Eliminating the Affordable Care Act (ACA) would mean the loss of:

  • Health insurance for 29.8 million people;
  • Protections for people with preexisting conditions;
  • Medicaid expansion, which has expanded health coverage to millions of people, many of whom are women of color;
  • Mandated coverage for pregnancy, labor, and delivery, which prior to the ACA could result in tens of thousands of dollars in out-of-pocket costs;
  • Guaranteed birth control coverage with no out-of-pocket costs;
  • Prohibitions on charging women more for health care and protections against sex discrimination in health care; and
  • The requirement that young people must be allowed to stay on their parents’ insurance up to age 26;

Gains made to address the very real gap in health care access that exists for people with low incomes and Black and Latino people due to centuries of discriminatory economic policies, red-lining, and institutional and structural racism.
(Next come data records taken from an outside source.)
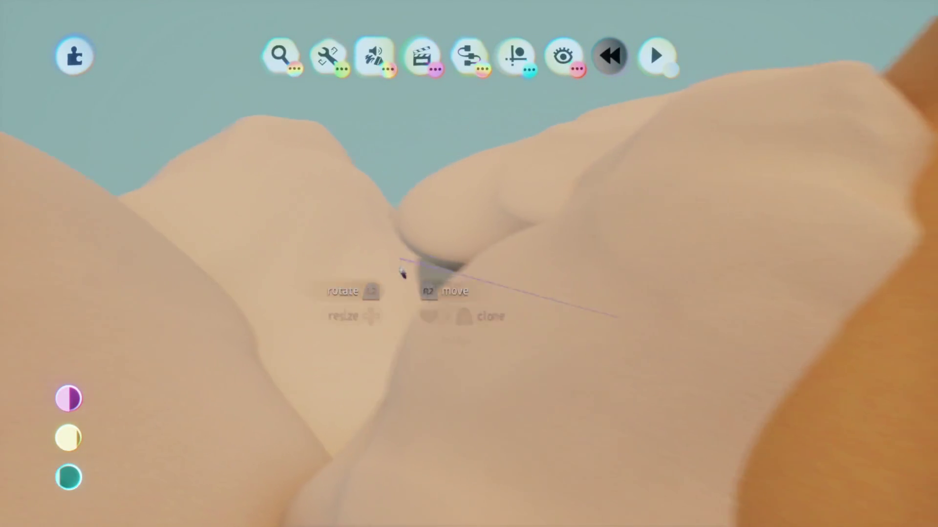
click(279, 55)
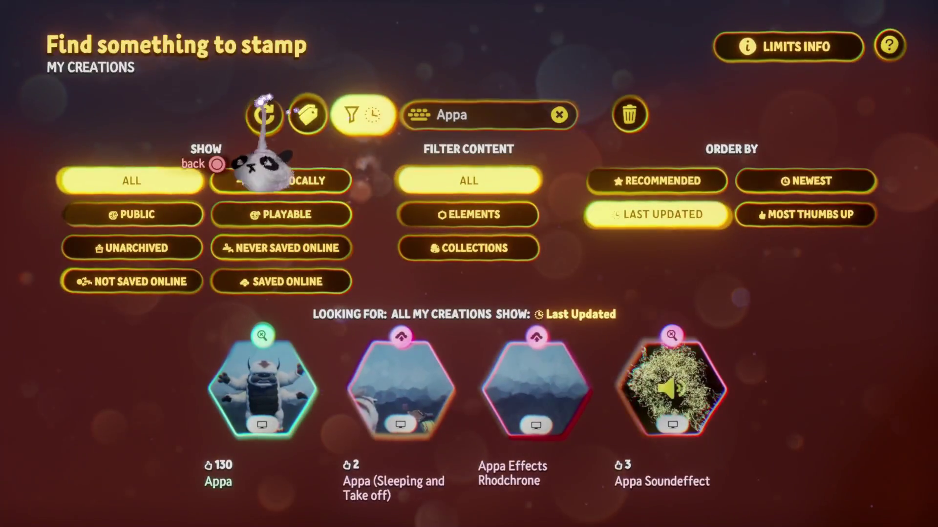
key(Escape)
key(Escape)
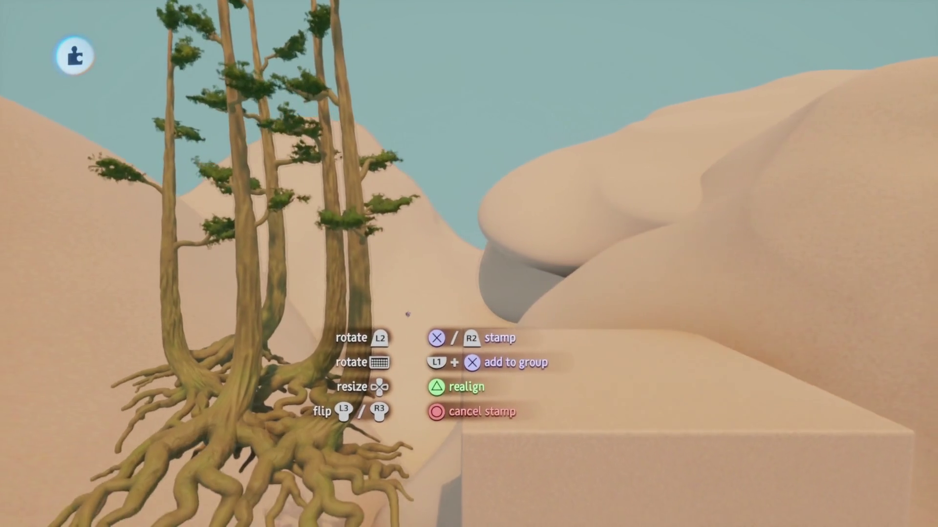
click(414, 313)
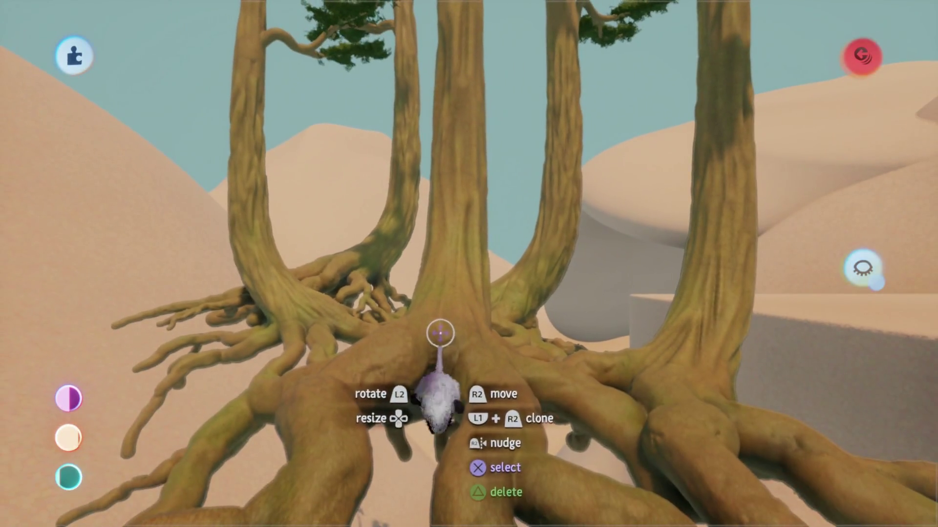
click(440, 334)
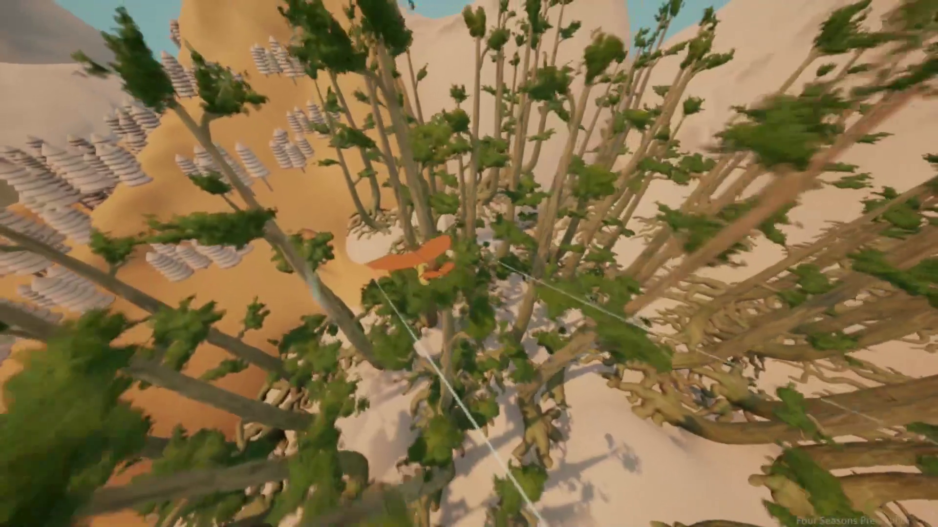
key(Escape)
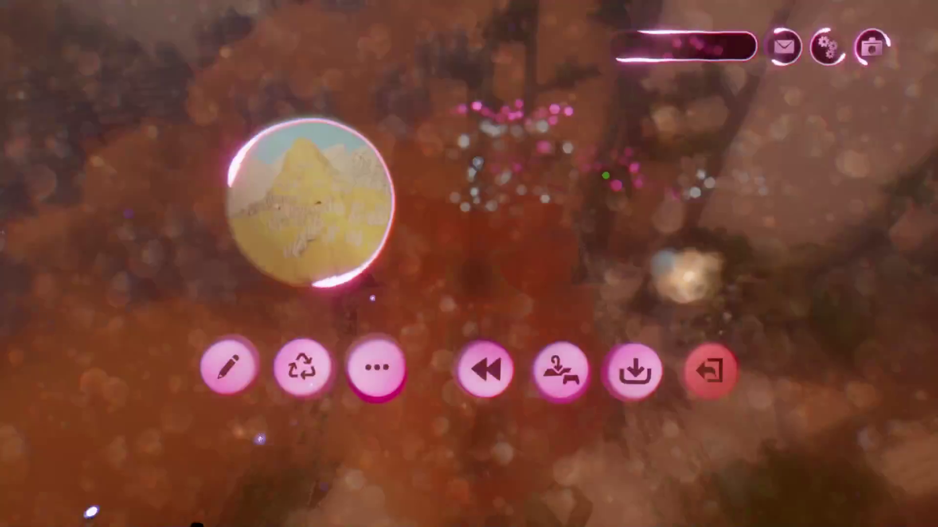
Step: Re-enter edit mode and reduce detail across the tall forest, hills and village houses
click(226, 368)
scroll(460, 411, down, 5)
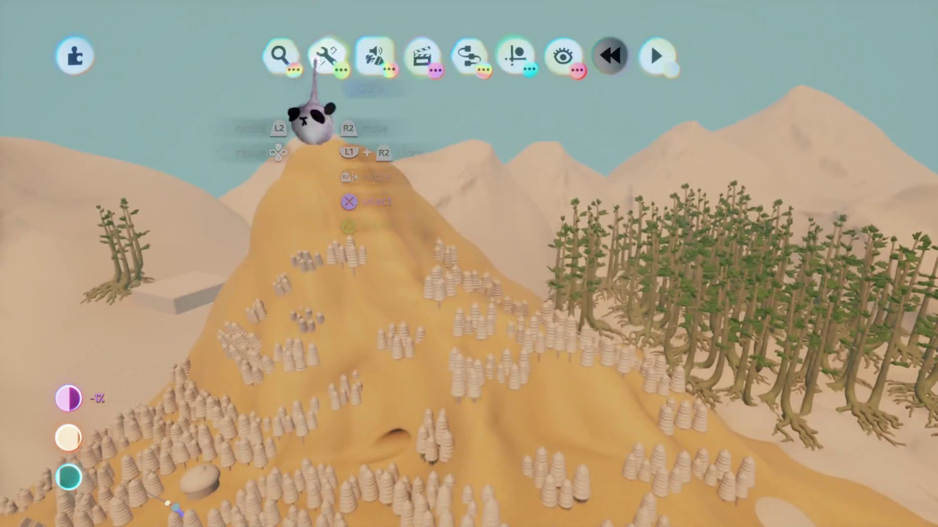
click(327, 56)
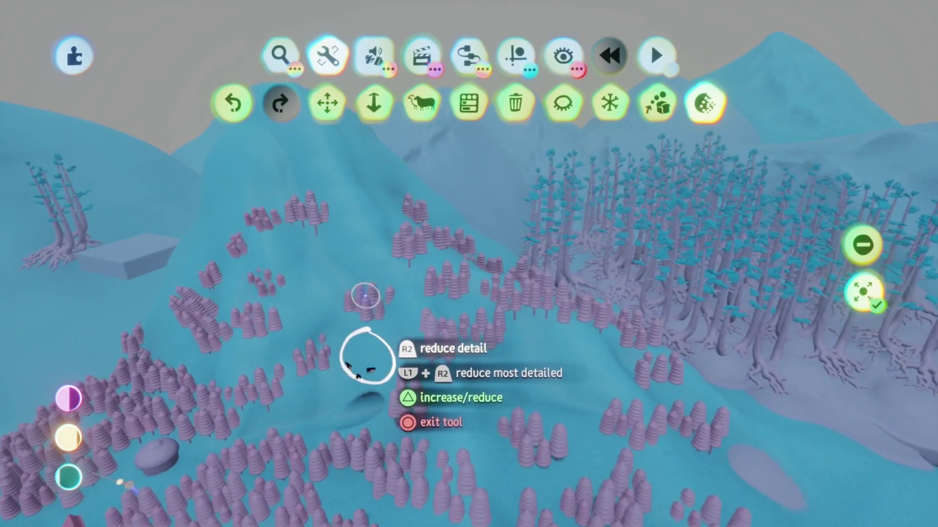
mouse_move(351, 308)
mouse_down()
mouse_move(577, 401)
mouse_move(582, 335)
mouse_up()
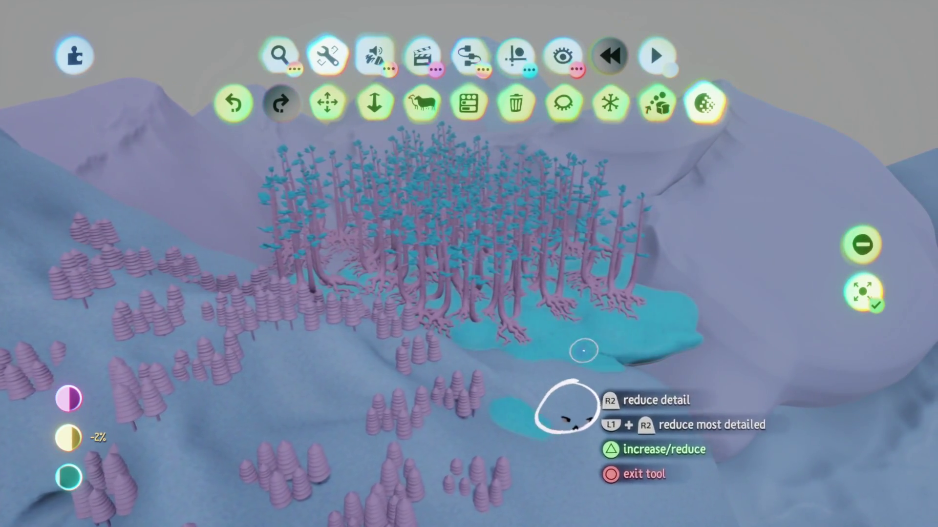
mouse_move(561, 394)
mouse_down()
mouse_move(562, 435)
mouse_move(471, 398)
mouse_move(484, 324)
mouse_move(524, 345)
mouse_move(447, 415)
mouse_move(440, 477)
mouse_move(474, 450)
mouse_move(475, 475)
mouse_move(450, 325)
mouse_move(458, 319)
mouse_move(445, 328)
mouse_move(517, 330)
mouse_move(597, 368)
mouse_move(461, 262)
mouse_move(476, 300)
mouse_move(499, 296)
mouse_up()
mouse_move(493, 364)
mouse_down()
mouse_move(518, 287)
mouse_move(498, 290)
mouse_move(481, 367)
mouse_move(444, 388)
mouse_move(471, 366)
mouse_move(447, 286)
mouse_move(469, 293)
mouse_move(484, 249)
mouse_move(462, 274)
mouse_move(433, 192)
mouse_move(456, 285)
mouse_move(619, 271)
mouse_move(411, 279)
mouse_up()
key(Escape)
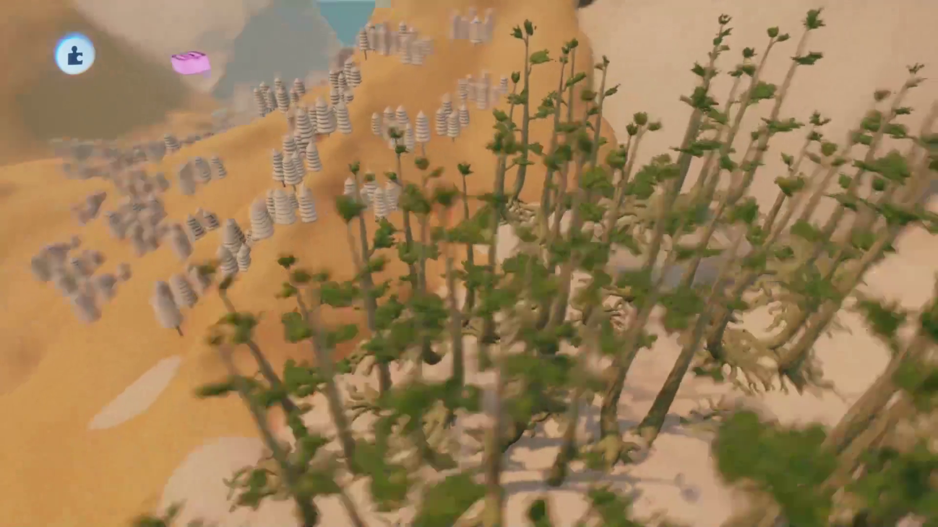
drag(191, 63, 733, 315)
By expanding health coverage as well as birth control access to millions, the Affordable Care Act has been a game changer for women. Before the ACA, millions of women were denied coverage because of so-called “pre-existing conditions” like breast cancer, pregnancy, or domestic abuse. Some were forced to pay more for insurance just because they were women. What’s more, all people faced limits on the amount of coverage they could use in their lifetime — so one serious illness could mean bankruptcy. Planned Parenthood Action Fund is fighting to protect the ACA and all other health care laws that support sexual and reproductive health.